→ WHAT THE TASK REQUIRES
In the comment on adopting a Lean philosophy, what habit does the example organization want to stop but find hard to break?
DOCUMENT SECTION section start
Thanks for reading and commenting, Molly.
Adopting a new Lean philosophy isn’t like flipping a light switch. There’s a difference between:
1) Understands there’s a new philosophy and is willing to work at it
2) Disagrees that there is a need for a new philosophy or disagrees that Lean/TPS is the right way
In case #1, you can and should continue working with them. For example, let’s say the executive and organization says they want to stop blaming employees, but it’s a hard habit to break. They will slip up, but they’re moving in the right direction.
There are some cases, though, that are just hopeless. If they reject the TPS philosophy, it’s probably less frustrating to, as a consultant, just move on. You’re right, having “bad clients” (those who are unwilling to learn) would eventually hurt your reputation.
Every consultant hopes to be at a point where you get to choose your clients… not just accept anybody who is willing to pay you for a while.
Thank you for your thorough feedback! It is very helpful to hear your thoughts.
We should start with making healthcare free for every citizen of the entire world. No matter wich country, every person on the planet has the right to free healthcare. That is the important thing to talk about. No more expensive medicines, have big money pay for this. Make it free so we can all focus on the important things in life. It will also greatly increase productivity.
DOCUMENT SECTION section end
RECORDS PROVIDED section start
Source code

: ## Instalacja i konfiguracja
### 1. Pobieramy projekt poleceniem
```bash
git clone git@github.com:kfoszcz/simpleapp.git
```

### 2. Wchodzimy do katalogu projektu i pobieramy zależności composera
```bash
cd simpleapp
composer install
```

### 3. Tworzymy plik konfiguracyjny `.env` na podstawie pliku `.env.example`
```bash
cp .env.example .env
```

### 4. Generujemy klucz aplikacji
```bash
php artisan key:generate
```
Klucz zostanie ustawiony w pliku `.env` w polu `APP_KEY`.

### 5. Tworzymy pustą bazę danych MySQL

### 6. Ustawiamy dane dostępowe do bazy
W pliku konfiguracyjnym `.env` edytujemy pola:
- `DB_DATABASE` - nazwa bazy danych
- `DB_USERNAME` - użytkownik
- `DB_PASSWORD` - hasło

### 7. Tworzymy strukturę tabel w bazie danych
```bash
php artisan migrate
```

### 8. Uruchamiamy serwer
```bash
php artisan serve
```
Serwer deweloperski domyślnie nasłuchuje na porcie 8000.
RECORDS PROVIDED section end
→ RESULT OF THIS TASK
Blaming employees.